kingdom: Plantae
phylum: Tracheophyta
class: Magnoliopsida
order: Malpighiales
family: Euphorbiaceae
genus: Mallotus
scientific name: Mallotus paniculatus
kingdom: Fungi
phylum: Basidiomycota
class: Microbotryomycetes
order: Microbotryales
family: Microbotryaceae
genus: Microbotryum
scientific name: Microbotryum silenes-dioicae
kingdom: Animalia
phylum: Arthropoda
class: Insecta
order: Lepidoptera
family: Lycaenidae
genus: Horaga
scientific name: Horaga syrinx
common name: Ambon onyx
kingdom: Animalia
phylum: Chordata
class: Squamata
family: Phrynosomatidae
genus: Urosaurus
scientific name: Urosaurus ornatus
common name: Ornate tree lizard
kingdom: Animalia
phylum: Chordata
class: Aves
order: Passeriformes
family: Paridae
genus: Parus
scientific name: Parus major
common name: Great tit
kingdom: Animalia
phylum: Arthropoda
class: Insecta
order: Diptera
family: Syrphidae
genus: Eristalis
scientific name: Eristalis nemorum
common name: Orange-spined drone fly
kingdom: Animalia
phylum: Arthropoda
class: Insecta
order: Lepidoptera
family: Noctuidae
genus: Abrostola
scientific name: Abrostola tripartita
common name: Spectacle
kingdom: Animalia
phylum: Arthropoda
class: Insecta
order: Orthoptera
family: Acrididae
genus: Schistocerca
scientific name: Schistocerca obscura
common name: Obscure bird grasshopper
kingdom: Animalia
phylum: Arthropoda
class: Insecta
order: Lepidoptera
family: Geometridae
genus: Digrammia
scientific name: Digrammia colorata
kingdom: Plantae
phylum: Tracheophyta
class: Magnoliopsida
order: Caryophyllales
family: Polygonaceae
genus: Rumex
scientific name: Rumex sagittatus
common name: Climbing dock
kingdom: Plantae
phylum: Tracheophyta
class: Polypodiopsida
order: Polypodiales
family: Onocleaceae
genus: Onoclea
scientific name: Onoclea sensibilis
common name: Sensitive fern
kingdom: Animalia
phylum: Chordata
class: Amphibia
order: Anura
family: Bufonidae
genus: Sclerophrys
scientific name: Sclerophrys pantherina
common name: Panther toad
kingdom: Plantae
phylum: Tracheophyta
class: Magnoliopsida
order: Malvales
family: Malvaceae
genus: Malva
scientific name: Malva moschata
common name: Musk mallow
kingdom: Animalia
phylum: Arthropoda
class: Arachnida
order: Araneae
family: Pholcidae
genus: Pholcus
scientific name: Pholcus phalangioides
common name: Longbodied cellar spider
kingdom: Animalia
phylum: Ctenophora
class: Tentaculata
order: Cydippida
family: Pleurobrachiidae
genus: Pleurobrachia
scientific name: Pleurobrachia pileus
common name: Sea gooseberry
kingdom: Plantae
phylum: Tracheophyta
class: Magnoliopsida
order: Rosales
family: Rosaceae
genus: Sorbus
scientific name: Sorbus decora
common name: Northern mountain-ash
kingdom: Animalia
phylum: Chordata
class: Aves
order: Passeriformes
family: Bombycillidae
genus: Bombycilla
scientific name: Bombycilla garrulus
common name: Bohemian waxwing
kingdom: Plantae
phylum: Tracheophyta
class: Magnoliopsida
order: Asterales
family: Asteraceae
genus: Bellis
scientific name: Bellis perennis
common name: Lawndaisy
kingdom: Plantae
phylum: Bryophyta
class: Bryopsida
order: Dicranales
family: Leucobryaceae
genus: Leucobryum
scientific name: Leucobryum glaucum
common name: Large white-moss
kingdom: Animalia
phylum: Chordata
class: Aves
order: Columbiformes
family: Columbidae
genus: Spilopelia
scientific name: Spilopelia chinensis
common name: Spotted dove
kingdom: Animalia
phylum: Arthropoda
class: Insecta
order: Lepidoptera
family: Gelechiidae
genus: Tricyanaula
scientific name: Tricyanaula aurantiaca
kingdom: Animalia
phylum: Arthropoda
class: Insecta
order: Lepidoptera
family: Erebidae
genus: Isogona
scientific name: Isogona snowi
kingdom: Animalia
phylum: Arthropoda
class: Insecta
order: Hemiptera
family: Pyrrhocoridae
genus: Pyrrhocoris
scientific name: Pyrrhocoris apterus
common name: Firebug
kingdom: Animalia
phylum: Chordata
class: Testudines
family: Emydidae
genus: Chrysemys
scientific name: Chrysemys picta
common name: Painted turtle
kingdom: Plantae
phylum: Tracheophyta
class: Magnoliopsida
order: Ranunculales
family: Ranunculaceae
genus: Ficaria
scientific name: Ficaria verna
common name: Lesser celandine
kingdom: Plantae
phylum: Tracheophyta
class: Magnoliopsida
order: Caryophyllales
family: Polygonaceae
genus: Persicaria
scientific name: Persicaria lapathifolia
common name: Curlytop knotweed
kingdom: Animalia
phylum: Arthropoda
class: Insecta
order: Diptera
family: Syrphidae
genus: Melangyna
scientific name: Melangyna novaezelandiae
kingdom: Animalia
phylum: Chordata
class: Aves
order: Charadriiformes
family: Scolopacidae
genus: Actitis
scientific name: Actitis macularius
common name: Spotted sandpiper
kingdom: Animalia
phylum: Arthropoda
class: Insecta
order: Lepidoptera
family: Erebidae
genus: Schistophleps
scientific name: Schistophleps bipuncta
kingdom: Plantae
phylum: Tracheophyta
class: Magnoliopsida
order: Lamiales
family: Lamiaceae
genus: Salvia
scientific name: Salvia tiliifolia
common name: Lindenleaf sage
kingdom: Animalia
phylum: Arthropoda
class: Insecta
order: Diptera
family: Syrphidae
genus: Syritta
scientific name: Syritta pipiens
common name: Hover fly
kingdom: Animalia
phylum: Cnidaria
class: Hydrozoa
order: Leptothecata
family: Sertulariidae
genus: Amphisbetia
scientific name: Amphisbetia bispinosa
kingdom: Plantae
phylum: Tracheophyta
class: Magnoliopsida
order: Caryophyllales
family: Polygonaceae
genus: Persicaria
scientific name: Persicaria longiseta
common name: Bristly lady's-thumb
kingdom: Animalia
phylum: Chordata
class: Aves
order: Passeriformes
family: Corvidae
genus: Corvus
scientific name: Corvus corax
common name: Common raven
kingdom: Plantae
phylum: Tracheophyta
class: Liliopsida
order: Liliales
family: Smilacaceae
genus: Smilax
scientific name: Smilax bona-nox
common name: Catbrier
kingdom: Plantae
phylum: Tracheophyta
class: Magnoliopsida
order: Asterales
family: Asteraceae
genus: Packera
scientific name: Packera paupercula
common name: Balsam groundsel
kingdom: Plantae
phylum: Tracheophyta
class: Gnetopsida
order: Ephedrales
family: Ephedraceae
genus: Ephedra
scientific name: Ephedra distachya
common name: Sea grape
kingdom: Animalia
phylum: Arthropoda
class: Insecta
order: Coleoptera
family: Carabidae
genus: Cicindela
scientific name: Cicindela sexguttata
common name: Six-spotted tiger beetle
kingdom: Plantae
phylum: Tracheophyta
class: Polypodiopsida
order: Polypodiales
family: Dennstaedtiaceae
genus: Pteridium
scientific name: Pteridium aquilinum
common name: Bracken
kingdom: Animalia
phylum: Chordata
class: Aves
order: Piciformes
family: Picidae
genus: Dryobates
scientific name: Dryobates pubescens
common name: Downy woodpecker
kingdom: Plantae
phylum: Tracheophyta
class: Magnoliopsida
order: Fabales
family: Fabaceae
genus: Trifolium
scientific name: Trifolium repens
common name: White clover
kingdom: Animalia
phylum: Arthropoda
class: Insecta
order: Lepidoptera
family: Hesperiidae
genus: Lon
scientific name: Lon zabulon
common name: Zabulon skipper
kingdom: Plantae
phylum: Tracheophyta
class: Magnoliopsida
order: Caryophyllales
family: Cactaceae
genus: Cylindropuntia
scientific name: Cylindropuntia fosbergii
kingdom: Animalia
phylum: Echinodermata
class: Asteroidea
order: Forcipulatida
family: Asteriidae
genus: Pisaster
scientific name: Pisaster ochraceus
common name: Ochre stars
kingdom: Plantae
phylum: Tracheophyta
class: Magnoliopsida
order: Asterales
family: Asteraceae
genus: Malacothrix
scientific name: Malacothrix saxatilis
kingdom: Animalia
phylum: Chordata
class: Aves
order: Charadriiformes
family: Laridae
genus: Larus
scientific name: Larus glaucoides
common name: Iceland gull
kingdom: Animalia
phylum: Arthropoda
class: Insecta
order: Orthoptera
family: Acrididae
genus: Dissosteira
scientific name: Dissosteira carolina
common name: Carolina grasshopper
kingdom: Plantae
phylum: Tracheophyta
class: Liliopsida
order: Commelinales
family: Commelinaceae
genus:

++++++

What you have to do:
Copy the records from the beginning down through the line containing "common name: Great tit", replacing "common name" with "vernacular name" and leaving everything else unchanged.

Response to the task:
kingdom: Plantae
phylum: Tracheophyta
class: Magnoliopsida
order: Malpighiales
family: Euphorbiaceae
genus: Mallotus
scientific name: Mallotus paniculatus
kingdom: Fungi
phylum: Basidiomycota
class: Microbotryomycetes
order: Microbotryales
family: Microbotryaceae
genus: Microbotryum
scientific name: Microbotryum silenes-dioicae
kingdom: Animalia
phylum: Arthropoda
class: Insecta
order: Lepidoptera
family: Lycaenidae
genus: Horaga
scientific name: Horaga syrinx
vernacular name: Ambon onyx
kingdom: Animalia
phylum: Chordata
class: Squamata
family: Phrynosomatidae
genus: Urosaurus
scientific name: Urosaurus ornatus
vernacular name: Ornate tree lizard
kingdom: Animalia
phylum: Chordata
class: Aves
order: Passeriformes
family: Paridae
genus: Parus
scientific name: Parus major
vernacular name: Great tit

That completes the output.